─── Extrait du document

Toute la caravane alla descendre chez le curé de l’endroit, où notre estafette, parti le matin après nous, était arrivé dans la journée pour faire préparer le souper. On avait désespéré de nous revoir ce jour même. Il était deux heures après minuit quand nous mîmes pied à terre. Le curé, qui était couché, se leva de suite pour nous recevoir et faire servir un frugal repas. J’en pris ma part avec un plaisir infini, comme on peut le penser, et je ne me fis pas presser pour aller me coucher. Quelque dur que fût mon lit, jamais je n’ai dormi d’un pareil sommeil, même sur la plume et l’édredon.

Au point du jour, le guide que nous avions trouvé au milieu des bois à dix heures du soir, vint réclamer auprès de moi le salaire que je lui avais promis. C’est de bien bon cœur que je lui donnai dose pesos, deux piastres, dont il se montra satisfait. Le service qu’il nous avait rendu ne pouvait trop se reconnaître ; sans lui, je ne puis dire ce qu’il fut advenu de nous au milieu des forêts et sans boussole.

Pendant cette terrible, journée je ne récoltai, en fait d’objets d’histoire naturelle, qu’une espèce très-belle d’hedysarum, inconnue jusqu’alors[1]. Je la cueillis dans

  1. Je la nommai H. Tuasonii en l’honneur de M. Tuason.

──────
─── Données fournies

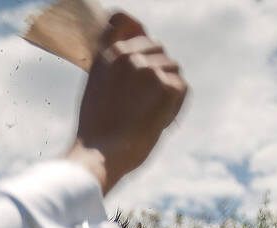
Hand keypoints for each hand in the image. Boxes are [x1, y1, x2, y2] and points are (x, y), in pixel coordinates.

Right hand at [69, 11, 187, 192]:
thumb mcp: (95, 88)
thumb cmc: (96, 131)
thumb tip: (135, 54)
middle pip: (157, 48)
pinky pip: (181, 88)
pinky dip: (175, 106)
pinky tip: (158, 122)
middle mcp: (127, 55)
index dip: (135, 33)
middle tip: (144, 102)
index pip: (124, 21)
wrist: (99, 156)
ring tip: (148, 114)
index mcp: (106, 54)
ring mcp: (148, 69)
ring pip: (172, 67)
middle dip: (156, 71)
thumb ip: (112, 66)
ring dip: (167, 89)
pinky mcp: (166, 86)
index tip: (139, 45)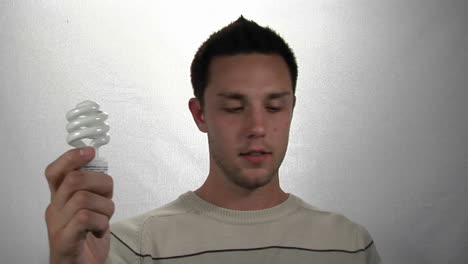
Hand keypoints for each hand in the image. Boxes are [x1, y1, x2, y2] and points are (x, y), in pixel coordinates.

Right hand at [45, 147, 113, 263]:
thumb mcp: (92, 206)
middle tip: (107, 196)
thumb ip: (93, 188)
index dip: (72, 157)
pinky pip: (84, 218)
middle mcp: (55, 209)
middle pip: (74, 180)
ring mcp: (57, 225)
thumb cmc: (87, 238)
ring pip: (84, 199)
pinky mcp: (64, 241)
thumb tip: (100, 165)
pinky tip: (99, 230)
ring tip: (104, 219)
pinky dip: (101, 223)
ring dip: (105, 207)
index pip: (55, 171)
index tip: (90, 152)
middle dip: (101, 183)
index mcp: (60, 198)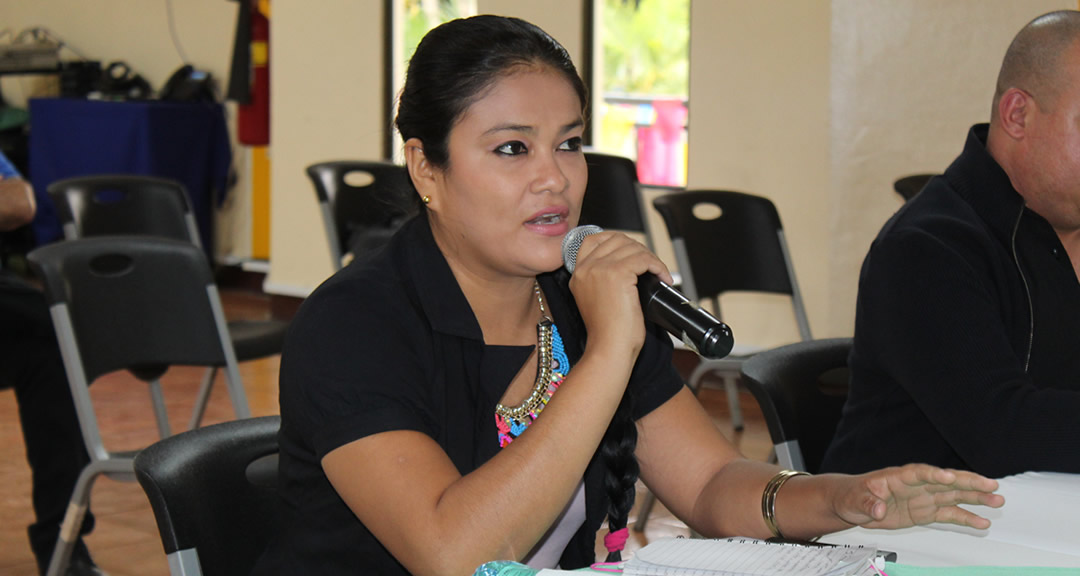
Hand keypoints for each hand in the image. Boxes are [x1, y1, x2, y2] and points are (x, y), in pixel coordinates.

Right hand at [568, 231, 672, 354]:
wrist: (609, 348)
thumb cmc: (608, 333)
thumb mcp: (597, 300)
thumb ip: (603, 280)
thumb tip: (629, 266)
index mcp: (578, 274)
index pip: (594, 240)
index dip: (616, 240)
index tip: (633, 251)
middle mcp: (586, 268)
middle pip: (616, 239)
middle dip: (638, 249)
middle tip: (650, 265)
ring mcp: (600, 269)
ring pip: (632, 248)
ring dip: (650, 258)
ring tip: (658, 273)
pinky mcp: (617, 274)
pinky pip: (644, 258)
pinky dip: (658, 266)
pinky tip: (662, 277)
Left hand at [836, 464, 1003, 529]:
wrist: (853, 503)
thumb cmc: (853, 495)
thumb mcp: (854, 499)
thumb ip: (867, 503)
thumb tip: (877, 509)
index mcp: (899, 476)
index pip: (919, 472)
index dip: (934, 474)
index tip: (949, 477)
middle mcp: (916, 485)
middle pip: (946, 481)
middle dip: (968, 482)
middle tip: (990, 484)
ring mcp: (923, 498)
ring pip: (954, 496)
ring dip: (975, 498)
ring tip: (997, 500)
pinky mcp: (925, 512)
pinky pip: (949, 514)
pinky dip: (965, 518)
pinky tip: (983, 522)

──────

**Énoncé**
Reproduisez fidèlement le passage du récit de voyage qui commence par « Toute la caravane » et se poursuit jusqu'à « plume et l’édredon. ».

**Solution proposée**
Toute la caravane alla descendre chez le curé de l’endroit, où notre estafette, parti le matin après nous, était arrivé dans la journée pour faire préparer le souper. On avait désespéré de nous revoir ce jour même. Il était deux heures après minuit quand nous mîmes pied à terre. Le curé, qui était couché, se leva de suite pour nous recevoir et faire servir un frugal repas. J’en pris ma part avec un plaisir infini, comme on peut le penser, et je ne me fis pas presser pour aller me coucher. Quelque dur que fût mon lit, jamais je n’ai dormi d’un pareil sommeil, même sur la plume et l’édredon.